• _WHAT TO DO_:
From the entries below, retype only the lines from the one with "BLOG COWORKING" through the one with "de vêtement", exactly as written.

• _EXERCISE DATA_:
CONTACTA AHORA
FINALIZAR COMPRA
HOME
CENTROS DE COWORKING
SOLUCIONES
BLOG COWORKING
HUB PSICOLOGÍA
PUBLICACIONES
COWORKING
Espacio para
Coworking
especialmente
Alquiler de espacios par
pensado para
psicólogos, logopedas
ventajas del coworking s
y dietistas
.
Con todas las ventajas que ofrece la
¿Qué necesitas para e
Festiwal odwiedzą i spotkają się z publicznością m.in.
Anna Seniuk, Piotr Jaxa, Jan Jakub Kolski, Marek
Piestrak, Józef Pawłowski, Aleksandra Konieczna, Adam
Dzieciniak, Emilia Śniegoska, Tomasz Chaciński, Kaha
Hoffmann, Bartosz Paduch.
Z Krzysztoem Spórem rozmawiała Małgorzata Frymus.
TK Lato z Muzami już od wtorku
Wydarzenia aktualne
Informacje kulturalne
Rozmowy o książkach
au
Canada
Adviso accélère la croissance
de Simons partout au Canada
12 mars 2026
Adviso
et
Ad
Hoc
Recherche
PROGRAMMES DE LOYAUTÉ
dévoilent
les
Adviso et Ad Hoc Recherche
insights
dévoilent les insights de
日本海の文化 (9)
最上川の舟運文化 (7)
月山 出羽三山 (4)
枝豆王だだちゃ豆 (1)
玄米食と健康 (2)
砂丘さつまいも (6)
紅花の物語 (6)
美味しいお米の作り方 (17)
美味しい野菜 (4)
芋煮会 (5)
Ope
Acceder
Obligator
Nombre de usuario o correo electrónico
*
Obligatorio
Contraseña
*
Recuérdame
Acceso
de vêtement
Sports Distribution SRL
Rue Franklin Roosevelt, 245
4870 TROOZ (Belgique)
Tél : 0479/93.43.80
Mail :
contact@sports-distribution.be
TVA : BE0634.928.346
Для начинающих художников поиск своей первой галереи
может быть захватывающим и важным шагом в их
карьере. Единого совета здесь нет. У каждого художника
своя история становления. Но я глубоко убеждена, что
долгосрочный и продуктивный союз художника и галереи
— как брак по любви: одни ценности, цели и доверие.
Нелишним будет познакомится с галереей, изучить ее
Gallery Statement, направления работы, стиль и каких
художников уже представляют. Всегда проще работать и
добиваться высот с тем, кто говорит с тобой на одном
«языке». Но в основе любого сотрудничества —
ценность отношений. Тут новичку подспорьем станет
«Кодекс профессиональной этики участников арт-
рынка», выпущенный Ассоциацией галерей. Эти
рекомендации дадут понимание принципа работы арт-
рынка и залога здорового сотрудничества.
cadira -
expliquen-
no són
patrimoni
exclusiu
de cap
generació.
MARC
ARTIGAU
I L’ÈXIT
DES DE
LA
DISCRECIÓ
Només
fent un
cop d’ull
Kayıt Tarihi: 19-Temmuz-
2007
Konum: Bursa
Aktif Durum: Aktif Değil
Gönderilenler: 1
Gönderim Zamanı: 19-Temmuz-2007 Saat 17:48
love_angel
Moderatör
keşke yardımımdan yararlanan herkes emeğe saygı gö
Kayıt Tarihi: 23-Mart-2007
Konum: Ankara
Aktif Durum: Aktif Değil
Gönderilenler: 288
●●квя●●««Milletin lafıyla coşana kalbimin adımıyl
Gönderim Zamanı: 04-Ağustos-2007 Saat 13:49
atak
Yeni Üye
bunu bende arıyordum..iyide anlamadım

• _REPLY_:
BLOG COWORKING
HUB PSICOLOGÍA
PUBLICACIONES
COWORKING
Espacio para
Coworking
especialmente
Alquiler de espacios par
pensado para
psicólogos, logopedas
ventajas del coworking s
y dietistas
.
Con todas las ventajas que ofrece la
¿Qué necesitas para e
Festiwal odwiedzą i spotkają się z publicznością m.in.
Anna Seniuk, Piotr Jaxa, Jan Jakub Kolski, Marek
Piestrak, Józef Pawłowski, Aleksandra Konieczna, Adam
Dzieciniak, Emilia Śniegoska, Tomasz Chaciński, Kaha
Hoffmann, Bartosz Paduch.
Z Krzysztoem Spórem rozmawiała Małgorzata Frymus.
TK Lato z Muzami już od wtorku
Wydarzenia aktualne
Informacje kulturalne
Rozmowy o książkach
au
Canada
Adviso accélère la croissance
de Simons partout au Canada
12 mars 2026
Adviso
et
Ad
Hoc
Recherche
PROGRAMMES DE LOYAUTÉ
dévoilent
les
Adviso et Ad Hoc Recherche
insights
dévoilent les insights de
日本海の文化 (9)
最上川の舟運文化 (7)
月山 出羽三山 (4)
枝豆王だだちゃ豆 (1)
玄米食と健康 (2)
砂丘さつまいも (6)
紅花の物語 (6)
美味しいお米の作り方 (17)
美味しい野菜 (4)
芋煮会 (5)
Ope
Acceder
Obligator
Nombre de usuario o correo electrónico
*
Obligatorio
Contraseña
*
Recuérdame
Acceso
de vêtement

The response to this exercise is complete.